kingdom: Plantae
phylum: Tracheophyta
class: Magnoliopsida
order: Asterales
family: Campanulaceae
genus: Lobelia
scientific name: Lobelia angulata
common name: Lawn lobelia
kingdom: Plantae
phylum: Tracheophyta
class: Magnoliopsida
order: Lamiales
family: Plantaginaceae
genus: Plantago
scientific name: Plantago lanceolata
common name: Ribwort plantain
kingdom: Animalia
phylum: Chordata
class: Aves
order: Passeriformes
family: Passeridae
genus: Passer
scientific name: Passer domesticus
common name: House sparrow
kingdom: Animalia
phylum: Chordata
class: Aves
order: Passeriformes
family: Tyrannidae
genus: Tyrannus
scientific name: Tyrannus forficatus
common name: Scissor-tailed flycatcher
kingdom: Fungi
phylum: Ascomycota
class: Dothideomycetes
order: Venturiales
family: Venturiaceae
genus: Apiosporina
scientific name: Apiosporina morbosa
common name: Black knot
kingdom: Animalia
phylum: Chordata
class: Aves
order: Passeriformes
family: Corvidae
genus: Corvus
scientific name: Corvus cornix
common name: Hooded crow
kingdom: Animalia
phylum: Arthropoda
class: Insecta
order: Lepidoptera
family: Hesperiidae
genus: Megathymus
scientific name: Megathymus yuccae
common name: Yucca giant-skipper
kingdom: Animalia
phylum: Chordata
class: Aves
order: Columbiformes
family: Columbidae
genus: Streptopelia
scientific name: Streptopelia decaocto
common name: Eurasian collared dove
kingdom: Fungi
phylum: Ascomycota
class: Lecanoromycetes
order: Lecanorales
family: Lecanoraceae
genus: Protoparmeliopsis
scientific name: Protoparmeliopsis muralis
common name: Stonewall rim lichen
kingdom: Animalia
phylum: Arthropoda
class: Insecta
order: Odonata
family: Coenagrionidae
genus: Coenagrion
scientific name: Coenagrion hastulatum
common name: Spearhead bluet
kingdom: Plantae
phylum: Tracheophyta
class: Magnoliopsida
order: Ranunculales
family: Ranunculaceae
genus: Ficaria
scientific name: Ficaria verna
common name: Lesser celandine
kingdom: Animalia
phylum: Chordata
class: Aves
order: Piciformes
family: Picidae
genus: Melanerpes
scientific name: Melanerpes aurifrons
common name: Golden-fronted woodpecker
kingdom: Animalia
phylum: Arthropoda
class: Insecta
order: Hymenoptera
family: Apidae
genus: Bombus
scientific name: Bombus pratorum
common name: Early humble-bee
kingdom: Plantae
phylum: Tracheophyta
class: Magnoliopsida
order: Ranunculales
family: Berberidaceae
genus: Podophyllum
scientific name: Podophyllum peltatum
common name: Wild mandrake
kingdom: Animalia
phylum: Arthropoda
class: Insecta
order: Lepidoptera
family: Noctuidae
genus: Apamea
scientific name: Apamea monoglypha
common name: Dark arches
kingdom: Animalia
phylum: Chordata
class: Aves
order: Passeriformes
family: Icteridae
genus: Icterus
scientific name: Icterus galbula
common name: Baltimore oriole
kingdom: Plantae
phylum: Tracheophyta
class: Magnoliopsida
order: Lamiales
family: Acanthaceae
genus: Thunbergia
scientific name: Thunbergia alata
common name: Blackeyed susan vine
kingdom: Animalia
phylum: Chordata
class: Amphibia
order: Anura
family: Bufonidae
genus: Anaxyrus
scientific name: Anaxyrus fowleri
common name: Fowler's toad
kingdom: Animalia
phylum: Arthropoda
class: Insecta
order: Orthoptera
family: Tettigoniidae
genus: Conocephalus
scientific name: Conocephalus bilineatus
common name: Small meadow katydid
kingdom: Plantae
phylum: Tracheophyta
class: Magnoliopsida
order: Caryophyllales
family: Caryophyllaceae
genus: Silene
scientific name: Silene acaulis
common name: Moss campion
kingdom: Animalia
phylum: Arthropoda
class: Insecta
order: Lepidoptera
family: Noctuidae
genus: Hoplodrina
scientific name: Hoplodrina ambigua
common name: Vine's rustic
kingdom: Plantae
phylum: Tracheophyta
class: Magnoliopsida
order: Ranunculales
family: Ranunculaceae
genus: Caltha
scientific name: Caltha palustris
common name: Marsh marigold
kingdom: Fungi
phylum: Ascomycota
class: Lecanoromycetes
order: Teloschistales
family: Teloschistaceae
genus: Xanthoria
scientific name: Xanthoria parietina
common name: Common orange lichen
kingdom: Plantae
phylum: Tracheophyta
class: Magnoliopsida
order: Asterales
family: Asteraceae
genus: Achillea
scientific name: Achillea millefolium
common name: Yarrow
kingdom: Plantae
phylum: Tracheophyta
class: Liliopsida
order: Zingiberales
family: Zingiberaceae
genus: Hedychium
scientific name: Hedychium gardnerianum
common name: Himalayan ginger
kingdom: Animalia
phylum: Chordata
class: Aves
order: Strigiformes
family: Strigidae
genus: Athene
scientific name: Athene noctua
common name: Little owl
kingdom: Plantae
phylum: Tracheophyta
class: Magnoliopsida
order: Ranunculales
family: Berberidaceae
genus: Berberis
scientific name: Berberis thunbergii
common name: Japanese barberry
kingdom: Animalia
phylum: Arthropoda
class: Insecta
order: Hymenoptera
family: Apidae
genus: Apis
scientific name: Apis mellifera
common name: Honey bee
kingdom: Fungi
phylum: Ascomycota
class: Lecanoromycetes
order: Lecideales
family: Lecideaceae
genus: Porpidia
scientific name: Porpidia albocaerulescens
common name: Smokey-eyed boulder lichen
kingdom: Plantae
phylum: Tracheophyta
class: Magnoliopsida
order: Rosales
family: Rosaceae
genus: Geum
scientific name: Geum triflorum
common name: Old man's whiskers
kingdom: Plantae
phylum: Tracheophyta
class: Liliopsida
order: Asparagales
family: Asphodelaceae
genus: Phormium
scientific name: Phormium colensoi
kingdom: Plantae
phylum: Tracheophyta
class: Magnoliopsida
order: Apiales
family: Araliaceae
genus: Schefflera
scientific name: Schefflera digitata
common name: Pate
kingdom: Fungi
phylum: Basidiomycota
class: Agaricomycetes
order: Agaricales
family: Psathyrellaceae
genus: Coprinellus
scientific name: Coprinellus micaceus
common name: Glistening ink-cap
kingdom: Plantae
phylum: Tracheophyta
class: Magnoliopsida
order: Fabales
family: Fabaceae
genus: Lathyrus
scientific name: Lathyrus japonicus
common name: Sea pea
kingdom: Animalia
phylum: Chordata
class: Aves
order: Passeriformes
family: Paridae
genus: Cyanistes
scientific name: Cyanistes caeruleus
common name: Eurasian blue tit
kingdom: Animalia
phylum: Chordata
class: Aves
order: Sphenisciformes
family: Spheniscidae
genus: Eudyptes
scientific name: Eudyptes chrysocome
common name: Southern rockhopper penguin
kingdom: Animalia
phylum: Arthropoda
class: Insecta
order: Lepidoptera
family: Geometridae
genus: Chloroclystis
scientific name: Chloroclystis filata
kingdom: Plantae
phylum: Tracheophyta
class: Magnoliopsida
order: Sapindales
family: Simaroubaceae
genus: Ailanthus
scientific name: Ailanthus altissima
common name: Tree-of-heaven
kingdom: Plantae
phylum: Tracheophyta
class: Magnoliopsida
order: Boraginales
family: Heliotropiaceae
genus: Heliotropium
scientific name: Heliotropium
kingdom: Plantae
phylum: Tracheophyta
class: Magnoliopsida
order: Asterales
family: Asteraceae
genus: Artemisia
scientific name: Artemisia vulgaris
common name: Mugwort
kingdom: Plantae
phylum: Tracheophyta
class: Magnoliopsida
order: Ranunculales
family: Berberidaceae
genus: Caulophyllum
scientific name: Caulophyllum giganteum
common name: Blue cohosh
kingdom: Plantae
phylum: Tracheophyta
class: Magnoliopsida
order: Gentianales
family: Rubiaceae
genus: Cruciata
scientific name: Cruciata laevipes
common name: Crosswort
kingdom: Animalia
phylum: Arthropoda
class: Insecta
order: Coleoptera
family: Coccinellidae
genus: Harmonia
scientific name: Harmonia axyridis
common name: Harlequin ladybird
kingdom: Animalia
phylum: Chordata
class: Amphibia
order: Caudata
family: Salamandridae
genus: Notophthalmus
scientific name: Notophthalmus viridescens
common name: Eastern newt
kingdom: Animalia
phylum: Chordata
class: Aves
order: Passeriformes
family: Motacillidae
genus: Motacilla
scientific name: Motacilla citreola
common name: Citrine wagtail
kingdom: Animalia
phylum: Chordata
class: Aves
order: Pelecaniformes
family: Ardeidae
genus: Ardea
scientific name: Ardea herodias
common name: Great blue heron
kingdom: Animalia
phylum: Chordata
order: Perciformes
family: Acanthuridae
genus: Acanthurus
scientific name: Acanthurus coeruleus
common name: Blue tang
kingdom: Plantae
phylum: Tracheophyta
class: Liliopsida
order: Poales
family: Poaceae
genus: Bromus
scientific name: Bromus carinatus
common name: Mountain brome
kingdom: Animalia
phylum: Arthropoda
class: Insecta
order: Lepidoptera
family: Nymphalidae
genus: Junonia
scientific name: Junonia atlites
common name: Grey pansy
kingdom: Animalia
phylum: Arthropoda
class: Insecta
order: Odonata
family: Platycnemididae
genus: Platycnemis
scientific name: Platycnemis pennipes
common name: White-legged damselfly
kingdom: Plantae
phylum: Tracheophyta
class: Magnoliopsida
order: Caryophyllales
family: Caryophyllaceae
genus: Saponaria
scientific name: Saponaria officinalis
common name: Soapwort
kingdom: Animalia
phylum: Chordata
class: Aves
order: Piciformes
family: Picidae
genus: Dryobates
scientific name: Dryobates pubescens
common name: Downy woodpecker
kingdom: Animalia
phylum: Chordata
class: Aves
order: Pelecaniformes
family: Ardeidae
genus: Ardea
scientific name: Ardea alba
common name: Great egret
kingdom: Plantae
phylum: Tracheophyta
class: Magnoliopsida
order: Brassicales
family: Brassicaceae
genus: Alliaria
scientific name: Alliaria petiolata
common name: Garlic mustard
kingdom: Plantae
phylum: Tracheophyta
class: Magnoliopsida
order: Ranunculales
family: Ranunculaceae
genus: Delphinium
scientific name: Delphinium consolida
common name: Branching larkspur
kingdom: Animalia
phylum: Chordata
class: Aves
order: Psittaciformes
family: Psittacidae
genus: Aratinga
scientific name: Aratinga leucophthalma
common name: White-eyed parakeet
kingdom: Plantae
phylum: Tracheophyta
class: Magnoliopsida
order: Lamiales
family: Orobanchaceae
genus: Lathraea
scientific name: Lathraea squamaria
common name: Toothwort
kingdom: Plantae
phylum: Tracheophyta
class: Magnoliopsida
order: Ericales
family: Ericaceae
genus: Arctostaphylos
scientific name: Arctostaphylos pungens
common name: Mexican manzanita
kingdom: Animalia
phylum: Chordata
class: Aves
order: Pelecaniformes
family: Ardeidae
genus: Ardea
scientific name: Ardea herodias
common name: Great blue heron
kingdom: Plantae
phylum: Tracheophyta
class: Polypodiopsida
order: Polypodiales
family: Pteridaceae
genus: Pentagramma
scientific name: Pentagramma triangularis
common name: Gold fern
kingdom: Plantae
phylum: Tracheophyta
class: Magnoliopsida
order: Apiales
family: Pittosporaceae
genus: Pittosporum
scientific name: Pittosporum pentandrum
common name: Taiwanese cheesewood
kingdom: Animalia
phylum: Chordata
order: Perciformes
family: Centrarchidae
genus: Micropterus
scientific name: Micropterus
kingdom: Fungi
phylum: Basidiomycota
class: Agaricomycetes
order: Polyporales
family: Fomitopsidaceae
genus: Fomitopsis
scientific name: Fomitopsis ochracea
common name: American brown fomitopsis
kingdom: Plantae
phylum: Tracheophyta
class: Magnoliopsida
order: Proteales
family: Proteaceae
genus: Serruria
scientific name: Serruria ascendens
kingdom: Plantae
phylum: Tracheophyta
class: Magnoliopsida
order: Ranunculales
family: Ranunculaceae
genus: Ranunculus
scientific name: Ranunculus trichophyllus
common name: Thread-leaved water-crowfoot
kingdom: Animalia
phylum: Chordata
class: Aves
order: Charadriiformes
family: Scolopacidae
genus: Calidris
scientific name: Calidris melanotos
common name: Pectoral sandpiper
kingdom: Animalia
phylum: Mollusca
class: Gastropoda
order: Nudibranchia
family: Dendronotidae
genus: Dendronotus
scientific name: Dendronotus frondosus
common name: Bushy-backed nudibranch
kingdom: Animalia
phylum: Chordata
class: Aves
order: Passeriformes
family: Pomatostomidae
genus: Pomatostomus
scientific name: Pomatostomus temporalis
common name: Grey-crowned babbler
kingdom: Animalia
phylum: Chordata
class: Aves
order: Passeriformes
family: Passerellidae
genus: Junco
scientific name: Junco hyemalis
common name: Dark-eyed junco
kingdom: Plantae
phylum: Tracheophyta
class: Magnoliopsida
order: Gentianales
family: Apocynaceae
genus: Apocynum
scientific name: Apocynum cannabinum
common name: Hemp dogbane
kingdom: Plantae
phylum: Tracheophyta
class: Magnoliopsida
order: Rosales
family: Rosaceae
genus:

--- --- ---

Reproduce the data above word for word, beginning with its first line and stopping after the line that contains "family: Coenagrionidae".

> [Response for this exercise]
kingdom: Plantae
phylum: Tracheophyta
class: Magnoliopsida
order: Asterales
family: Campanulaceae
genus: Lobelia
scientific name: Lobelia angulata
common name: Lawn lobelia
kingdom: Plantae
phylum: Tracheophyta
class: Magnoliopsida
order: Lamiales
family: Plantaginaceae
genus: Plantago
scientific name: Plantago lanceolata
common name: Ribwort plantain
kingdom: Animalia
phylum: Chordata
class: Aves
order: Passeriformes
family: Passeridae
genus: Passer
scientific name: Passer domesticus
common name: House sparrow
kingdom: Animalia
phylum: Chordata
class: Aves
order: Passeriformes
family: Tyrannidae
genus: Tyrannus
scientific name: Tyrannus forficatus
common name: Scissor-tailed flycatcher
kingdom: Fungi
phylum: Ascomycota
class: Dothideomycetes
order: Venturiales
family: Venturiaceae
genus: Apiosporina
scientific name: Apiosporina morbosa
common name: Black knot
kingdom: Animalia
phylum: Chordata
class: Aves
order: Passeriformes
family: Corvidae
genus: Corvus
scientific name: Corvus cornix
common name: Hooded crow
kingdom: Animalia
phylum: Arthropoda
class: Insecta
order: Lepidoptera
family: Hesperiidae
genus: Megathymus
scientific name: Megathymus yuccae
common name: Yucca giant-skipper
kingdom: Animalia
phylum: Chordata
class: Aves
order: Columbiformes
family: Columbidae
genus: Streptopelia
scientific name: Streptopelia decaocto
common name: Eurasian collared dove
kingdom: Fungi
phylum: Ascomycota
class: Lecanoromycetes
order: Lecanorales
family: Lecanoraceae
genus: Protoparmeliopsis
scientific name: Protoparmeliopsis muralis
common name: Stonewall rim lichen
kingdom: Animalia
phylum: Arthropoda
class: Insecta
order: Odonata
family: Coenagrionidae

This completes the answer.